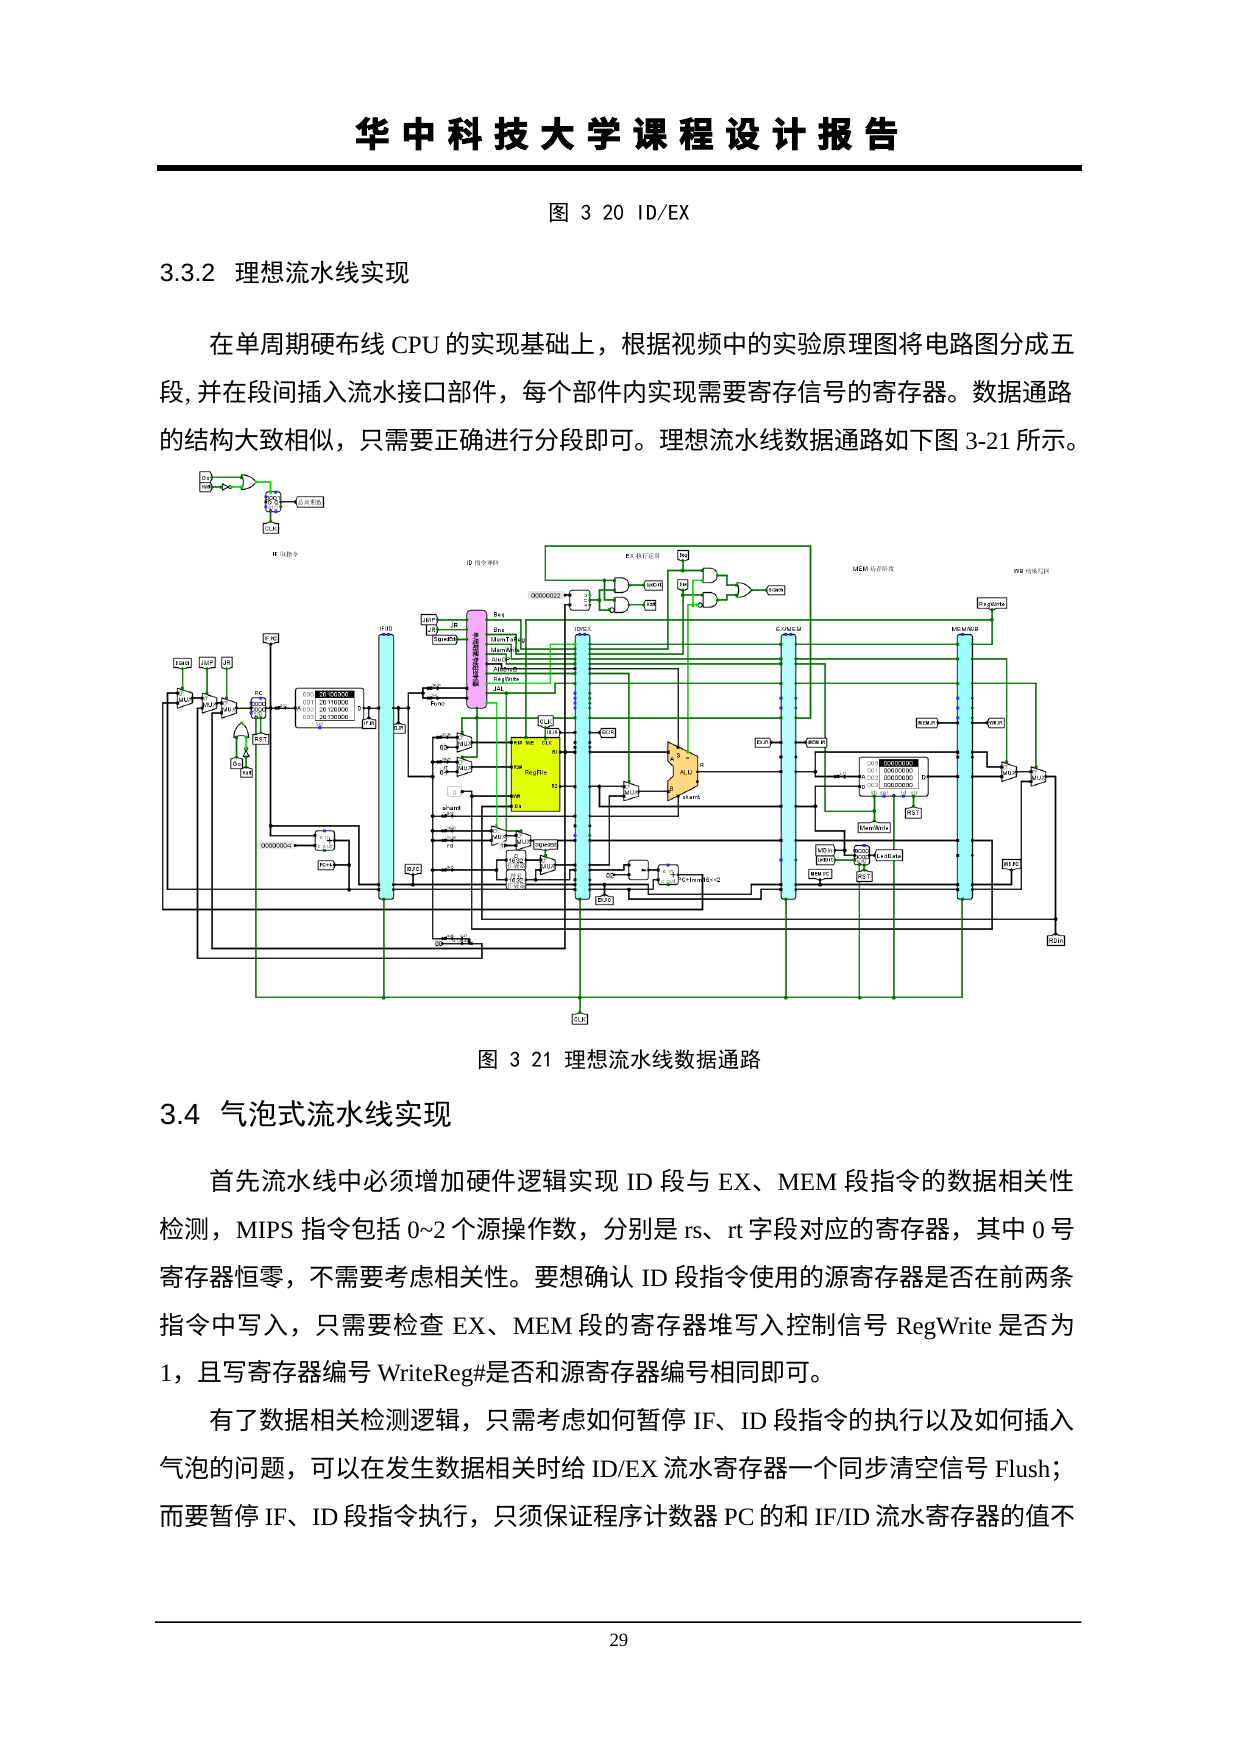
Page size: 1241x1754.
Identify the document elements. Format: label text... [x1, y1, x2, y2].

text 首先流水线中必须增加硬件逻辑实现 ID 段与 EX、MEM 段指令的数据相关性检测，MIPS 指令包括0~2个源操作数，分别是rs、rt字段对应的寄存器，其中0号寄存器恒零，不需要考虑相关性。要想确认 ID 段指令使用的源寄存器是否在前两条指令中写入，只需要检查 EX、MEM段的寄存器堆写入控制信号RegWrite是否为1，且写寄存器编号WriteReg#是否和源寄存器编号相同即可。 [159, 1156, 1075, 1395]
text 图 3-18 理想流水线数据通路 [159, 1046, 1078, 1071]
picture [159, 462, 1078, 1029]
subtitle 理想流水线实现 [159, 247, 1078, 295]
text 在单周期硬布线CPU的实现基础上，根据视频中的实验原理图将电路图分成五段, 并在段间插入流水接口部件，每个部件内实现需要寄存信号的寄存器。数据通路的结构大致相似，只需要正确进行分段即可。理想流水线数据通路如下图 3-18所示。 [159, 319, 1075, 462]
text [159, 1395, 1075, 1538]
text 图 3-17 ID/EX [159, 198, 1078, 223]
subtitle 气泡式流水线实现 [159, 1096, 1053, 1131]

——

AIM OF THE TASK =
When repeating the material above, keep every line exact and drop all pictures.

ANSWER TO THIS PROBLEM =
Page size: 1241x1754.
Identify the document elements. Format: label text... [x1, y1, x2, y2].

text 首先流水线中必须增加硬件逻辑实现 ID 段与 EX、MEM 段指令的数据相关性检测，MIPS 指令包括0~2个源操作数，分别是rs、rt字段对应的寄存器，其中0号寄存器恒零，不需要考虑相关性。要想确认 ID 段指令使用的源寄存器是否在前两条指令中写入，只需要检查 EX、MEM段的寄存器堆写入控制信号RegWrite是否为1，且写寄存器编号WriteReg#是否和源寄存器编号相同即可。 [159, 1156, 1075, 1395]
text 图 3-18 理想流水线数据通路 [159, 1046, 1078, 1071]
picture [159, 462, 1078, 1029]
subtitle 理想流水线实现 [159, 247, 1078, 295]
text 在单周期硬布线CPU的实现基础上，根据视频中的实验原理图将电路图分成五段, 并在段间插入流水接口部件，每个部件内实现需要寄存信号的寄存器。数据通路的结构大致相似，只需要正确进行分段即可。理想流水线数据通路如下图 3-18所示。 [159, 319, 1075, 462]
text [159, 1395, 1075, 1538]
text 图 3-17 ID/EX [159, 198, 1078, 223]
subtitle 气泡式流水线实现 [159, 1096, 1053, 1131]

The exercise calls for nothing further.